Analysts Expect Bullish Follow Through
While some cynics see Bitcoin as overextended in the short-term, the evidence is mounting that a move higher may just be in crypto’s cards.
Murad Mahmudov, Adaptive Capital’s chief investment officer that is 75% sure the bottom is in, noted in a recent chart that the liquidity gap between $5,600 and $6,400 could attract BTC rapidly towards that level. He points out that a similar occurrence came to life when BTC rallied past $5,000 on April 2nd, as a lack of liquidity (meaning little short-term resistance) in the mid-$4,000s aided bulls greatly.
For this to move to come to fruition, however, Bitcoin will need to break past the $5,600 resistance and set up shop above that key local level.
According to key technical readings, such a sustained breakout may soon come to fruition.
In a tweet posted Thursday, Peter Brandt, a legendary commodities trader with decades in the biz, revealed that Factor’s benchmark moving average for Bitcoin’s weekly chart has begun to trend higher. The last time such an event was seen was when BTC “began its move from $340 to $20,000.”
It is important to note that last time Factor’s moving average reversed from a downtrend, BTC was susceptible to one more pullback before embarking on the aforementioned parabolic run.
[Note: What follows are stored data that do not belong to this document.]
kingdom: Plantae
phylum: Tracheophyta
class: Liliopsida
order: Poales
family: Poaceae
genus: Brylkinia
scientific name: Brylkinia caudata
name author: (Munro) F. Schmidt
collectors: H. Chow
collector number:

Moving averages aside, on-balance volume (OBV), a technical trading signal that weighs both volume flow and price action to determine market momentum, has continually trended higher since January. As analyst Income Sharks points out, the fact that Bitcoin’s OBV has not broken a clear uptrend, and that it continues to establish higher lows has him convinced that the recent foray past $5,600 is not the end of bulls’ ongoing reign.
And even if this technical analysis is moot, there is always the chance of a short squeeze. Since the NYAG released its report about Tether, the number of Bitcoin short contracts open on Bitfinex has rallied from 25,000 to 29,894 — an increase of 20% in under a week’s time. Alistair Milne, the chief investment officer of the Atlanta Digital Currency Fund, claims that with Bitfinex users liquidating their Bitcoin and withdrawing funds en-masse, coupled with the margin funding rates on the platform skyrocketing to 0.09% a day, there is a “high risk of a very significant short squeeze, especially if BTC withdrawals continue.”
Bitcoin Isn’t Home Free Just Yet
While the crypto bulls, or wolves rather, are howling for the moon, BTC isn’t exactly ready to skyrocket just yet. That’s what some analysts expect anyway. Dave The Wave explains that his model, which shows that a parabolic curve has depressed BTC throughout all of 2018, shows that Bitcoin is currently encountering resistance, and has yet to break through.
In another chart, he noted that Bitcoin’s Moving Average Convergence Divergence (MACD) reading is currently “rolling over the zero line.” The last time BTC saw such similar action in this specific reading was when the cryptocurrency market saw one final capitulation event before heading decidedly upward.
But technicals and charts aside, fundamentals are surely leaning in Bitcoin’s favor. As Tom Lee of Fundstrat recently remarked on a CNBC “Fast Money” segment, the transactional value of on-chain BTC transfers has turned positive on a year-over-year basis, while the average daily transactions processed have almost reached all-time highs. What’s more, big names, both in terms of institutions and corporations, continue to siphon time, capital, and talent into this space without much of a concern.